DrNoGods wrote:
you seem to be saying that you don't believe that system can create consciousness, intelligence, creativity, etc. simply because you don't believe it is possible. But such a lack of belief based on personal incredulity does not preclude it from being possible, or the correct explanation
It is more than incredulity. Little Lisa can play the violin with great ease. How? Must be in the genes. Why is Jimmy always winning at pool? Genes. What about Van Gogh? How did he do it? Genes. And Mozart? Genes. And people who believe in God? Genes, one supposes.
Can't understand or explain something? Just plug a gene in there and fix the hole. In this way the Gene-Of-The-Gaps argument has come about. For me, explaining things exclusively in biological terms just doesn't work.
Questions concerning intelligence, creativity, mental states, music, evil, character traits, art, literature, religion, genius, insight and intuition etc are far more convincingly explained in terms of onthology and being. The background to all these things seems to stand apart from mere physical determinism. That a mind is a living, conscious entity that exists in a spiritual order of things is a far better and more coherent explanation for the higher things of the mind. Human beings don't seem to be just an accidental outcome of survival mechanisms. Philosophy and religion strongly suggest that there is a non physical order of being and this order is outside our minds and available to consciousness.

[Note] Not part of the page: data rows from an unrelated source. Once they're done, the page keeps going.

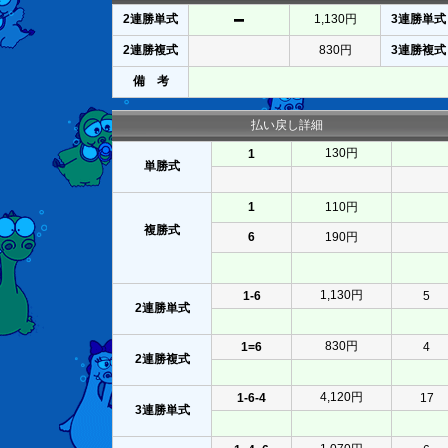
2連勝単式
1,130円
3連勝単式
2連勝複式
830円
3連勝複式
備 考
払い戻し詳細
130円
1
単勝式
1
110円
複勝式
6
190円
1,130円
1-6
5
2連勝単式
830円
1=6
4
2連勝複式
4,120円
1-6-4
17
3連勝単式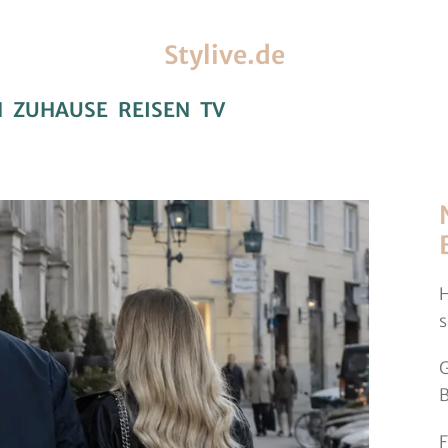
Stylive.de
H
ZUHAUSE
REISEN
TV
H
s
G
B
F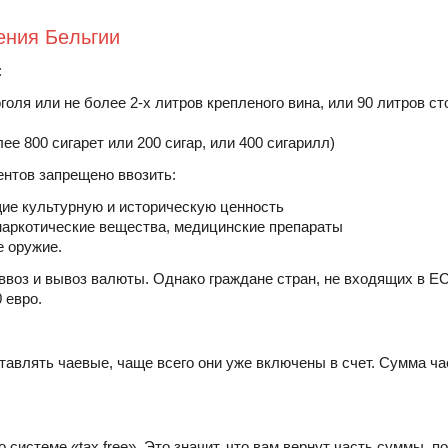
ения Бельгии
:
голя или не более 2-х литров крепленого вина, или 90 литров ст
ее 800 сигарет или 200 сигар, или 400 сигарилл)
нтов запрещено ввозить:
ие культурную и историческую ценность
наркотические вещества, медицинские препараты
е оружие.
 ввоз и вывоз валюты. Однако граждане стран, не входящих в 
 евро.
ставлять чаевые, чаще всего они уже включены в счет. Сумма ч
системе «tax free». Это значит, что вам вернут часть суммы, п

It seems clear enough to me that physical existence is a context. This physical context involves biological, physical, hormonal, chemical and social limitations in which human consciousness is moderated and, in many ways, abbreviated. In other words, the physical world, in its very physicality, constitutes a context wherein reality is experienced under strict limitations. A virtual reality of a physical kind.
You could compare this situation to a student in university. A university is a temporary context within the world at large. The university is not the 'real world' (as we would refer to it when I was in college). It is a very specific context designed to achieve certain ends. It is a concept within the world at large. This is exactly what the human physical world seems to be; a concept. Even society is a kind of concept, or collection of concepts. Matter itself seems to be a concept, since it is merely a geometric pattern in a field of energy (if it is a geometric concept whose mind is the concept in?).
If the human physical world is a concept, in the way an oxygen atom is a concept, what then is reality in its true form? This is what religion tries to address.